Крингеляйн щурится. «Полет…» — думает он и заставляет себя вернуться из воспоминаний на летное поле в Темпельхофе. И здесь всюду такие же яркие краски, как на автостраде и в районе радиомачты, — желтый, синий, красный и зеленый цвета. Вверх к небу вздымаются странные башни, все тут строгое и простое, на асфальтовой площадке по ту сторону барьера серебрится пыльный ветер, тени облаков быстро бегут по летному полю.
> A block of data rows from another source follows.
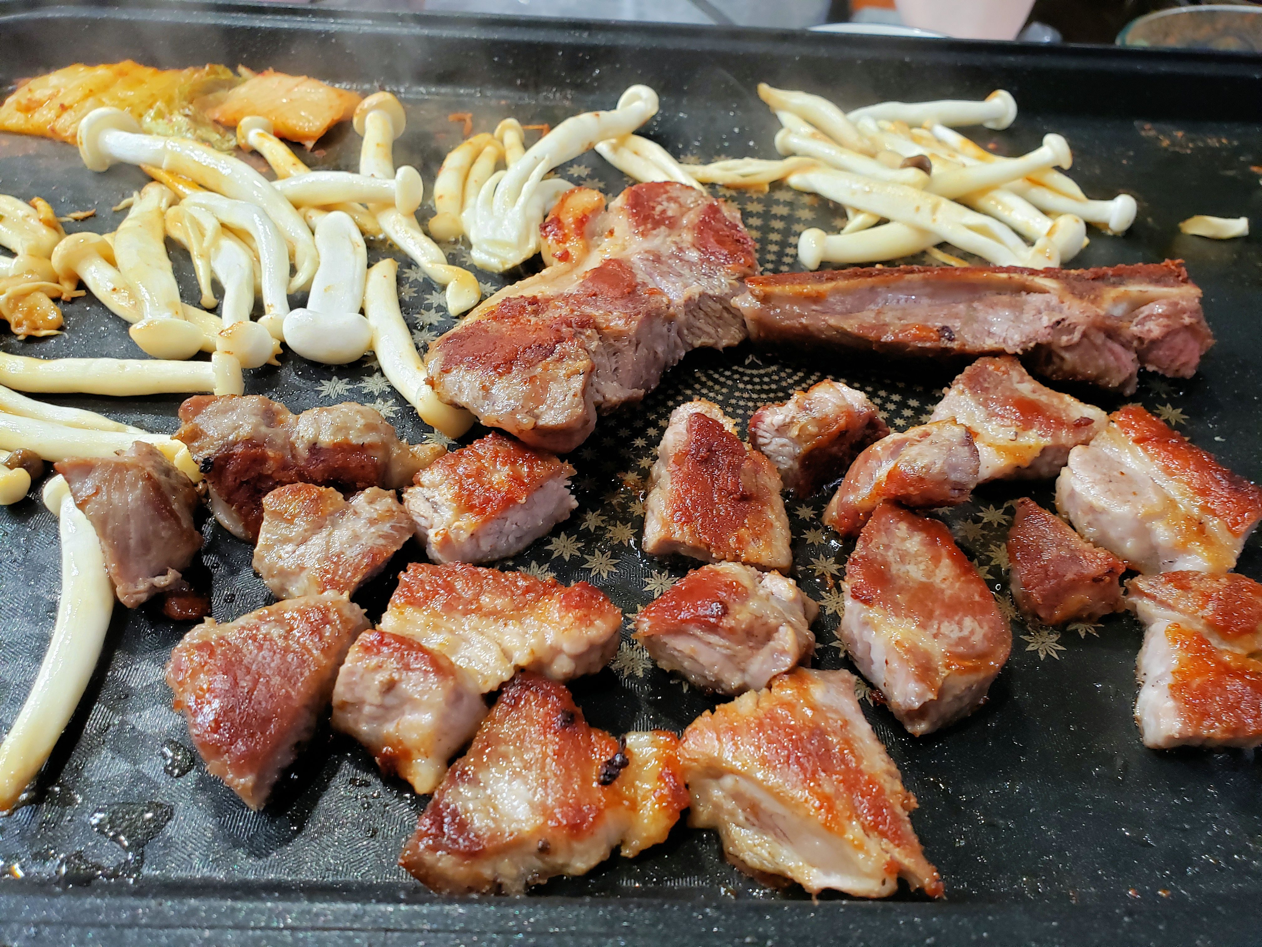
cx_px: 631
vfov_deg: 53.1
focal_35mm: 26
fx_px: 948
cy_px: 474
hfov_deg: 67.3
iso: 320
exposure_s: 1/40
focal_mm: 4.3
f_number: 2.4
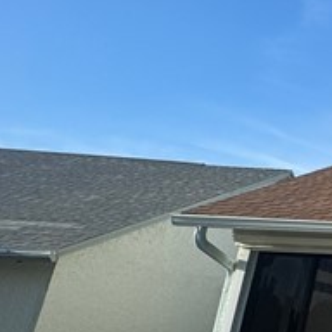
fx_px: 716
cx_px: 799
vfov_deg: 26.1
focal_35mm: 66
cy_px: 176
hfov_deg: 15.0
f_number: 2.2
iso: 50
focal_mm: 2.22
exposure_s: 1/1020
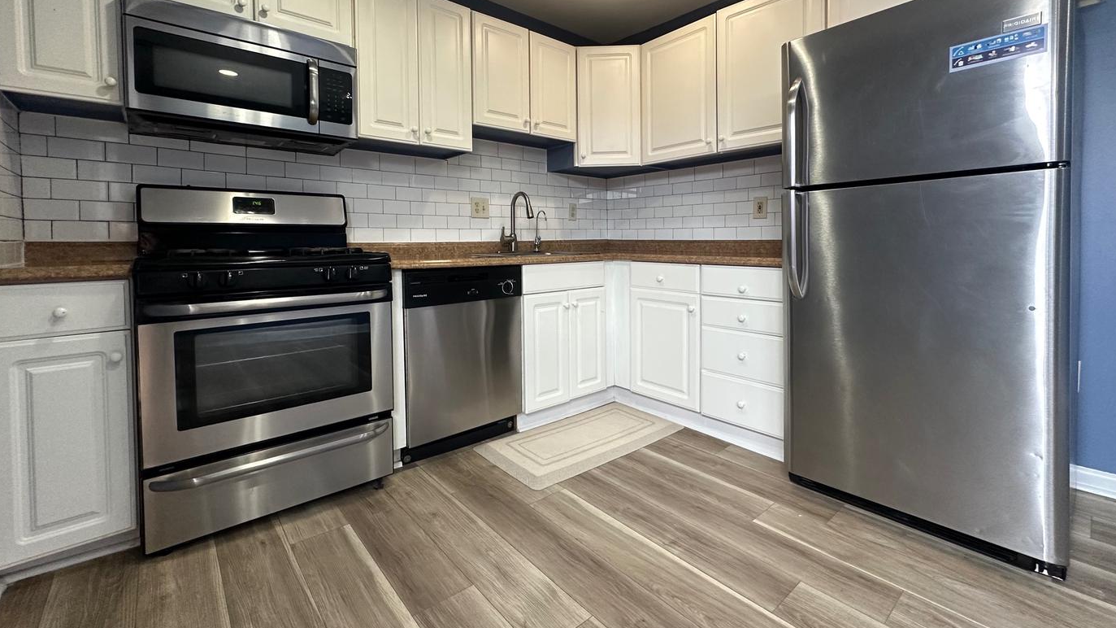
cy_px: 253
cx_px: 554
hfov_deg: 99.4
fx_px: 473
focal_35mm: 16
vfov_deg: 66.5
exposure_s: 1/120
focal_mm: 2.22
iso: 320
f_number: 2.2
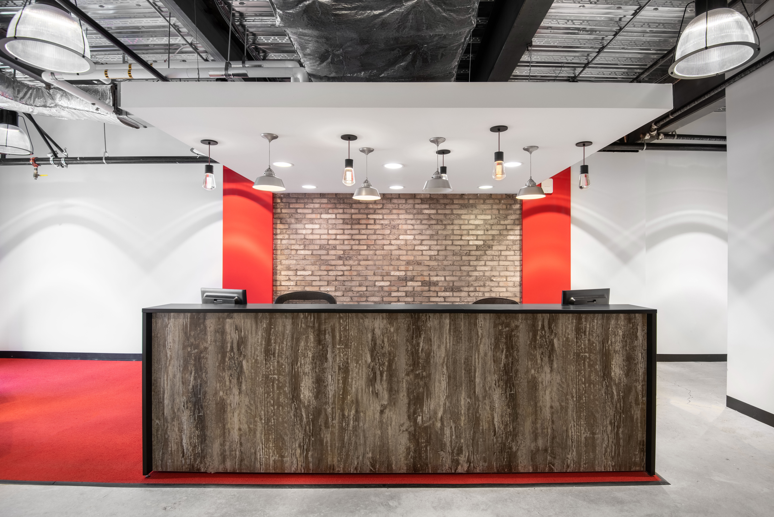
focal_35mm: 18
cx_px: 387
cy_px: 258
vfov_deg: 67.4
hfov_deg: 90.0
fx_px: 387
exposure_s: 1/60
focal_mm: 18
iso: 200
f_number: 8
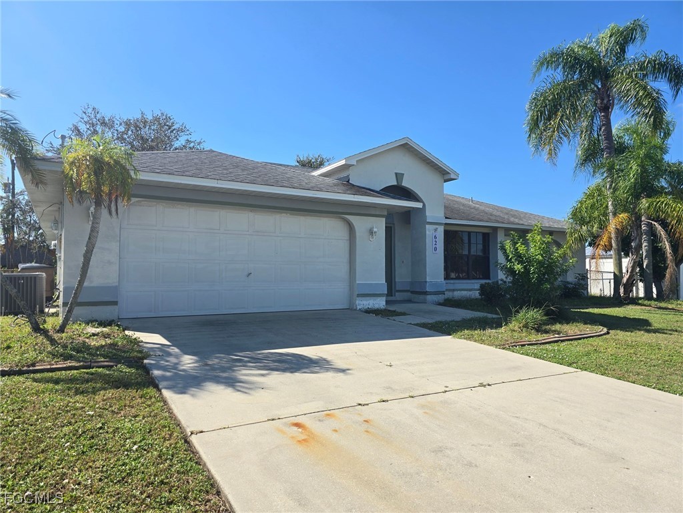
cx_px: 342
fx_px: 454
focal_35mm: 23
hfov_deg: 73.9
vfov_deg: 58.9
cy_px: 256
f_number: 1.7
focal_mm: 6.3
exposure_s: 1/603
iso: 12
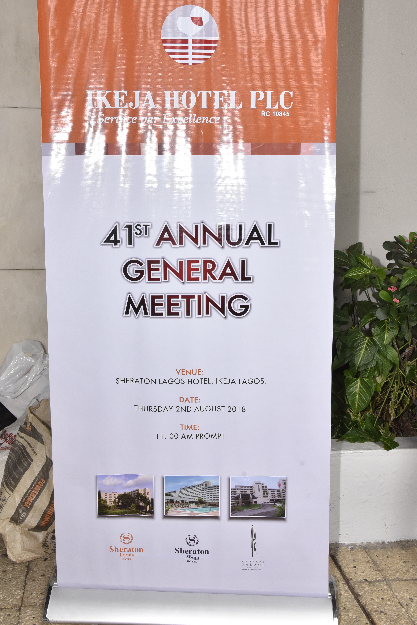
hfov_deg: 33.4
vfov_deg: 48.2
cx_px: 203
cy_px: 257
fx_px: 694
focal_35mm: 40
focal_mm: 32
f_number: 11
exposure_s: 1/200
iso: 1600
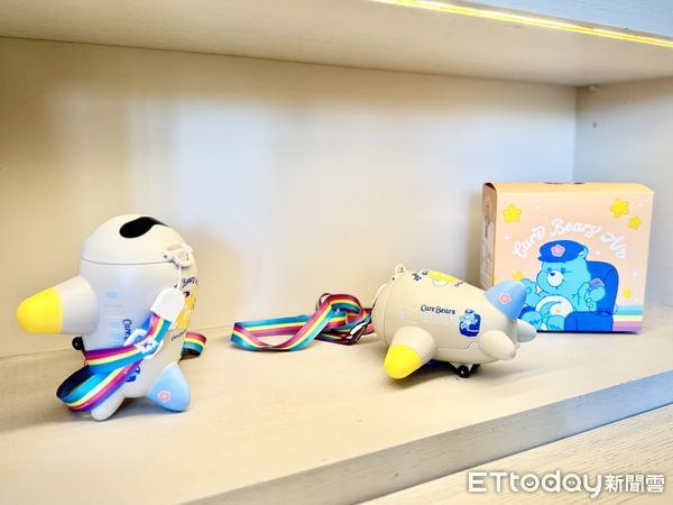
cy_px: 252
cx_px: 336
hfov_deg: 71.6
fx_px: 467
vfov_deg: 56.8
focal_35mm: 24
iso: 200
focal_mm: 6.76
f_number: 1.78
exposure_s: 1/121
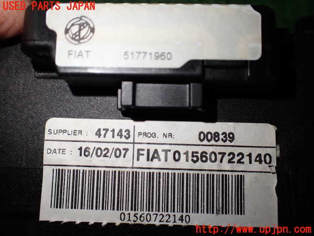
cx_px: 157
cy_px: 118
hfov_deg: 60.0
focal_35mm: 30
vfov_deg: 46.8
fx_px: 272
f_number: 2.3
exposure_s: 1/125
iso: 125
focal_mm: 5.4
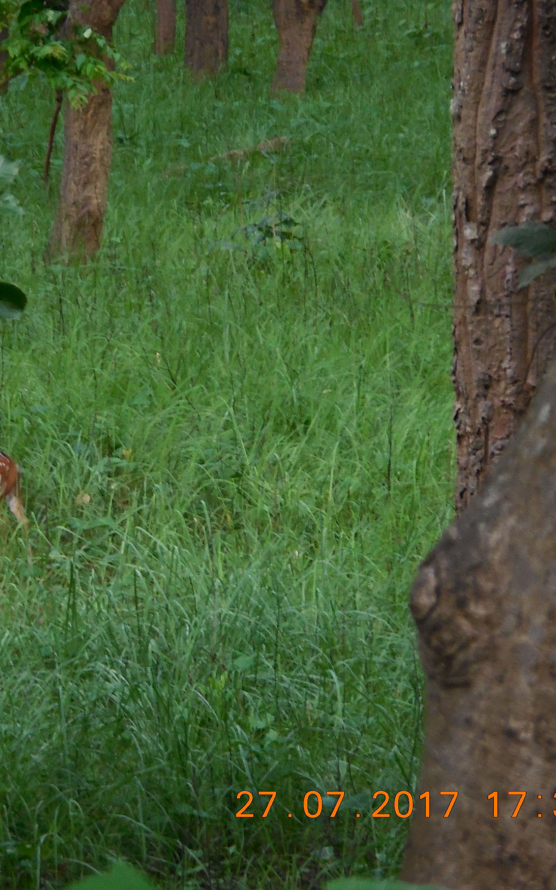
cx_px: 49
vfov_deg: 4.9
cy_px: 444
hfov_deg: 3.1
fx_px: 10304
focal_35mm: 425
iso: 450
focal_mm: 54
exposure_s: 1/60
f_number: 6.5
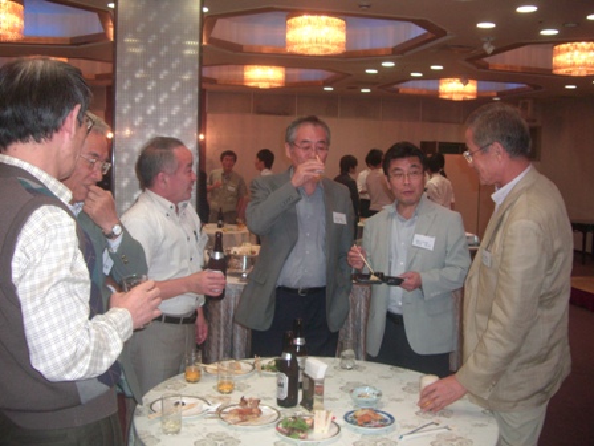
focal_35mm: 38
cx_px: 297
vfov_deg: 37.7
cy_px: 223
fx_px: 652
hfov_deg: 49.0
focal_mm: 7.9
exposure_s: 1/60
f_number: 2.8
Маленький самолет, на котором Крингеляйну предстоит лететь, уже готов к полету, вокруг него хлопочут трое мужчин, мотор гудит, вертится пропеллер, как-то несерьезно вертится… Под невысокие колеса шасси подложены камни, серебряные ребристые крылья самолета дрожат. На поле садятся другие железные птицы, их встречает хриплый вой сирены — так в Федерсдорфе в семь часов утра воет фабричный гудок. И может быть, все это тоже только сон? Какие-то люди садятся в самолеты, тяжелые на земле, легкие в воздухе: в серебряные — из железа, золотистые — с крепкими деревянными крыльями и большие белые — с четырьмя несущими плоскостями и тремя бешено вращающимися пропеллерами. Летное поле так огромно, так удивительно спокойно, все люди здесь стройные, загорелые, веселые и немногословные, они одеты в просторные костюмы и плотно сидящие шлемы. Только у самолетов есть голоса, они, как большие собаки, хрипло лают, набирая скорость на поле.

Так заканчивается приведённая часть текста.